One foggy morning, I found a moth on the back steps of the cabin where I stayed in June (at the UW Research Station in Grand Teton National Park).
I spent a fair bit of time with this one, like I do with nearly every moth I can get my hands on.
I sketched it from a couple of angles (right to left on the page). Each time, I aimed for increased precision with how I recorded the markings on both front and hind wings. I figured the placement of the spots and bars would be key for identifying it.
When I looked through the insect ID guides in the research station library, I could only find one on moths: Moths of Western North America by Jerry A. Powell and Paul A. Opler. It’s approximately 500 pages, a hardcover reference, not a field guide. There are 65 pages of color photos (roughly 25% of “each family, subfamily, and larger genus” are depicted). Using only those images, I couldn’t figure out what the moth was. The closest I could get was something in the family Noctuidae.
It’s not like identifying the moth, in and of itself, is significant. However, I wanted to see what I could learn about this moth beyond the obvious – its marvelously furry thorax and its vivid orange hind wings. So, I sent out a plea on Twitter. I started there, because I have had success with crowdsourcing insect ID in the past.
And, despite the early summer snowstorm we were having, and the always limited internet at the research station, it worked!
According to Powell and Opler’s book, the moth I found shouldn’t be here.
Noctua pronuba (the “large yellow hindwing”) is from Eurasia. It was accidentally introduced in Nova Scotia in 1979, quickly spread throughout Atlantic Canada, and now is present throughout much of North America. And, in some years, it migrates en masse to marginal parts of its range.
“The adults are nocturnal and fly from mid-June to late-September,” write Powell and Opler. They describe the larvae eating habits (“a wide variety of both weedy and cultivated herbaceous plants and grasses”).
It is, according to another source, one of the most hated of the cutworm species. The University of Idaho extension program has a detailed hand-out describing the life cycle, agricultural issues, etc., related to this moth’s appearance in that state in 2005. It wasn’t, however, until the winter of 2007-2008 that the caterpillar phase of this moth was clearly identified as an agricultural pest, based on a major outbreak in Michigan.

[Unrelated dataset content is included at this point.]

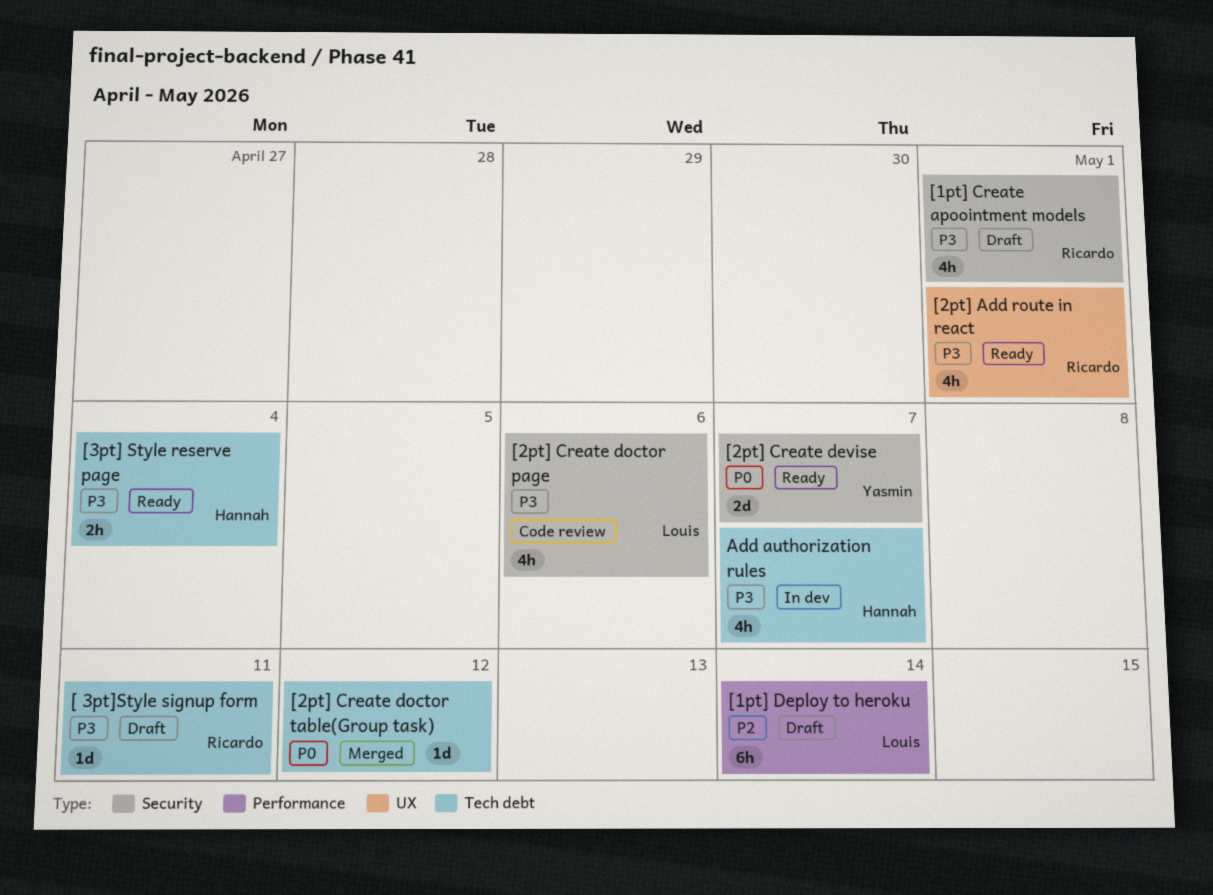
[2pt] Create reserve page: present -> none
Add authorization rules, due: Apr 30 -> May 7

But, they make no special mention of the adults. The adults have a proboscis, so presumably their eating habits are similar to many other nectar-feeding Lepidoptera.

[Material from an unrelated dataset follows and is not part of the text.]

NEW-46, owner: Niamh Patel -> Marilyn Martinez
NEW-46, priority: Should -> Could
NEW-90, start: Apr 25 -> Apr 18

Nearly fully-grown larvae are active (read: eating plants off at their bases!) throughout the winter. The adults emerge in the spring. That means the moth I found spent the past several months as a caterpillar exposed to the fierce winter weather that hits this part of Jackson Lake. It may have only recently metamorphosed into the attractive moth I spotted. Though dead, it was intact. So, I doubt it fell prey to one of the swallows setting up nests in the cabin eaves. The storm we were having when I found it was mild compared to what its caterpillar endured all winter, but it seems that’s what got it in the end.